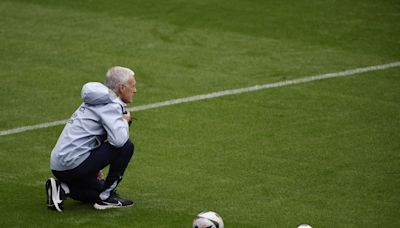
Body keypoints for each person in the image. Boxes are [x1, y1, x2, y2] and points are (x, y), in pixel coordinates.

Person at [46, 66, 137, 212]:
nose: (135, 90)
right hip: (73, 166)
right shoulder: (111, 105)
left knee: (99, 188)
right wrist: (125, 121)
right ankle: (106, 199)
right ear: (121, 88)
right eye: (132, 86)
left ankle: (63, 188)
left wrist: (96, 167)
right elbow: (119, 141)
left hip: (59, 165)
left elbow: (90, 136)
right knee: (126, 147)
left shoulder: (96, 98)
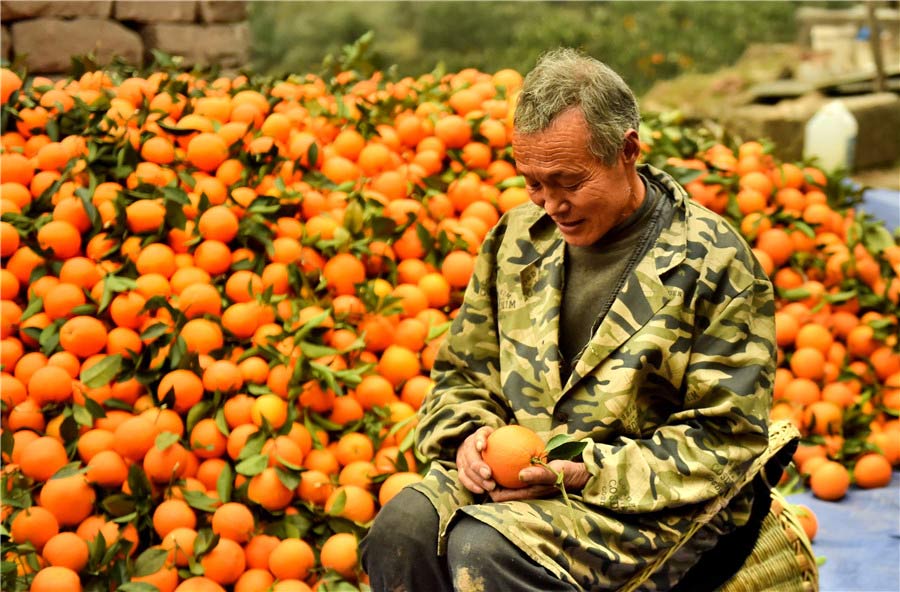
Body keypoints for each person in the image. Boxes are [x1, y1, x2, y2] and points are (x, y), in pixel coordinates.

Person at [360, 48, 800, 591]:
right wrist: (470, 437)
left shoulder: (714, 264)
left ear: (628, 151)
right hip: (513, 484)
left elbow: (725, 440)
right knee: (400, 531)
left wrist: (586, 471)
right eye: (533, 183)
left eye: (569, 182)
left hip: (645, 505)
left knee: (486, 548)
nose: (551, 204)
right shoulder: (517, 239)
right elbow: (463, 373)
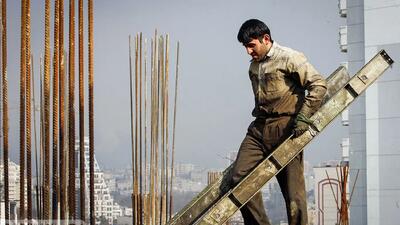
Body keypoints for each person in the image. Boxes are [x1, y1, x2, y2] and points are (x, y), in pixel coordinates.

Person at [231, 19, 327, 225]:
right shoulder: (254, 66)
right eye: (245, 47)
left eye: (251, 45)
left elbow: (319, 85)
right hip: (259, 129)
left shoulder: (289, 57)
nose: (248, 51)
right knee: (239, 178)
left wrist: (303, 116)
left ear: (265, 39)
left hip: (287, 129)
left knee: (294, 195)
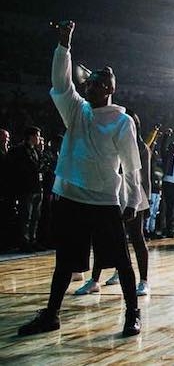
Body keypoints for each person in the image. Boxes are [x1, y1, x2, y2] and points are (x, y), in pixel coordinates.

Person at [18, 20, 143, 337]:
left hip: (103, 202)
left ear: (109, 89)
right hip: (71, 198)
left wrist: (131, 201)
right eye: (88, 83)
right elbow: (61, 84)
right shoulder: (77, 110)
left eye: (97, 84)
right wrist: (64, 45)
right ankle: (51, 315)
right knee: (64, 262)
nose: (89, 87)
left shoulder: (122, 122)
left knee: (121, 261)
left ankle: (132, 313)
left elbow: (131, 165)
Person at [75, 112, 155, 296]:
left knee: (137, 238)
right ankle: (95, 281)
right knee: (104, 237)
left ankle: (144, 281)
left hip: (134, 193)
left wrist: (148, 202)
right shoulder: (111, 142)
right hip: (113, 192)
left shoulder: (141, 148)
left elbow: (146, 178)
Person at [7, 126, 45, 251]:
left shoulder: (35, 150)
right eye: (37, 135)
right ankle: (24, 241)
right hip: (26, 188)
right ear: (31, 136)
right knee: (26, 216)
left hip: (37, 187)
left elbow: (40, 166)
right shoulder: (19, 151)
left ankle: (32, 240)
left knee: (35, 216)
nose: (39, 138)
**********
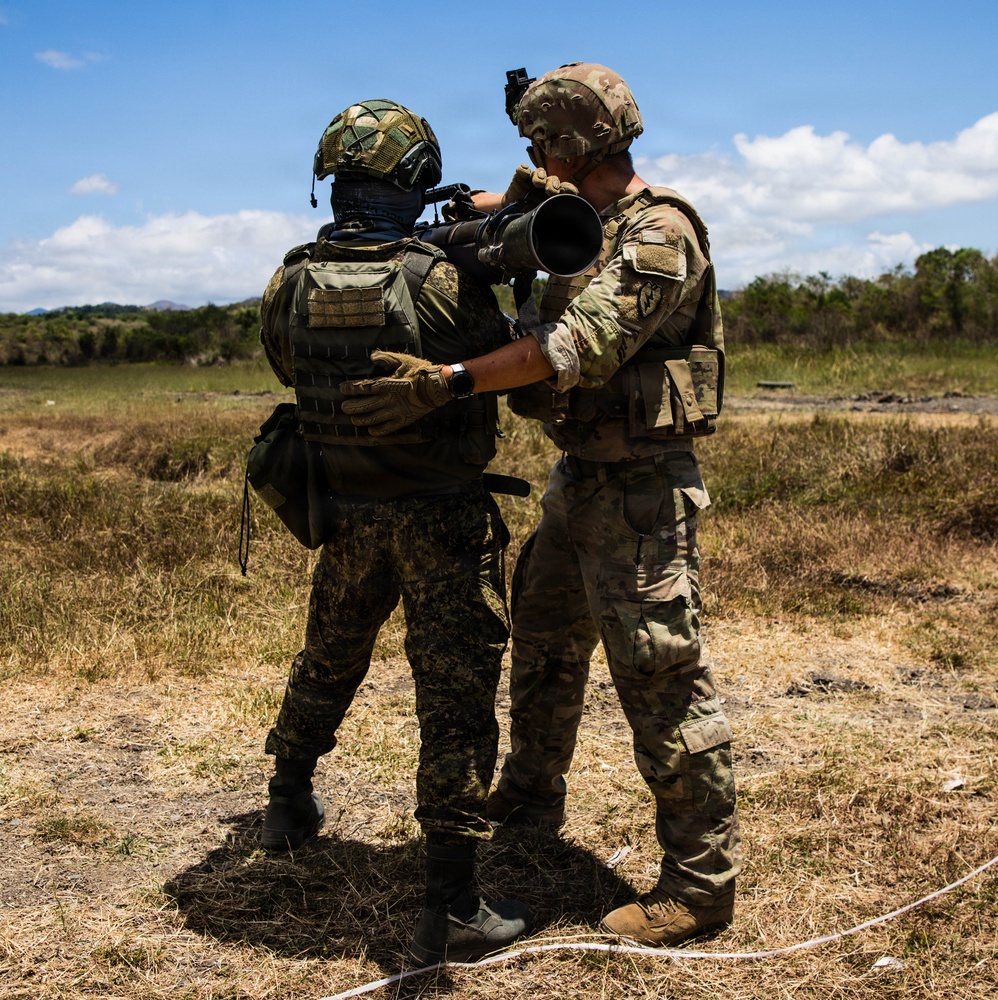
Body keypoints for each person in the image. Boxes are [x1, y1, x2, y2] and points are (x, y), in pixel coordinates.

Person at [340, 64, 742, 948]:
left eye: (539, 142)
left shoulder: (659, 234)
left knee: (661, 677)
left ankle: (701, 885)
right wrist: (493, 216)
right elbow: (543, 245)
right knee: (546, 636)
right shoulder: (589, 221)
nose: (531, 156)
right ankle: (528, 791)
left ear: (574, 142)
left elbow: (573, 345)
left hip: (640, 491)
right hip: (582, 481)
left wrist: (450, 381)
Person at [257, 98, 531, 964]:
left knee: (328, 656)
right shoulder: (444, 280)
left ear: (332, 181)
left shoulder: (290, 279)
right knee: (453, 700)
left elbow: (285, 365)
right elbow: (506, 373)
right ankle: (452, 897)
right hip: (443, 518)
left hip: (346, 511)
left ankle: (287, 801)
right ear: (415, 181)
**********
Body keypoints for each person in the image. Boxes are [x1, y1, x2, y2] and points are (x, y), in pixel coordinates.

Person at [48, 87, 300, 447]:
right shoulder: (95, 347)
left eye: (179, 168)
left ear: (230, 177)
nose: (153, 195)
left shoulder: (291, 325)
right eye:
**********
_Exercise aim_.
Above are some records; extract exactly the lines from the one containing "right ear: (121, 88)" through the one containing "left wrist: (586, 471)" and drop the pictures.

_Exercise response_.
right ear: (121, 88)
right eye: (132, 86)
left ankle: (63, 188)
left wrist: (96, 167)
right elbow: (119, 141)
left hip: (59, 165)
left elbow: (90, 136)
right knee: (126, 147)
left shoulder: (96, 98)
Body keypoints for each person in the image. Boxes are [x1, y1, x2, y2] and points are (x, y), in pixel coordinates.

Person at [360, 48, 800, 591]:
right wrist: (470, 437)
left shoulder: (714, 264)
left ear: (628, 151)
right hip: (513, 484)
left elbow: (725, 440)
right knee: (400, 531)
left wrist: (586, 471)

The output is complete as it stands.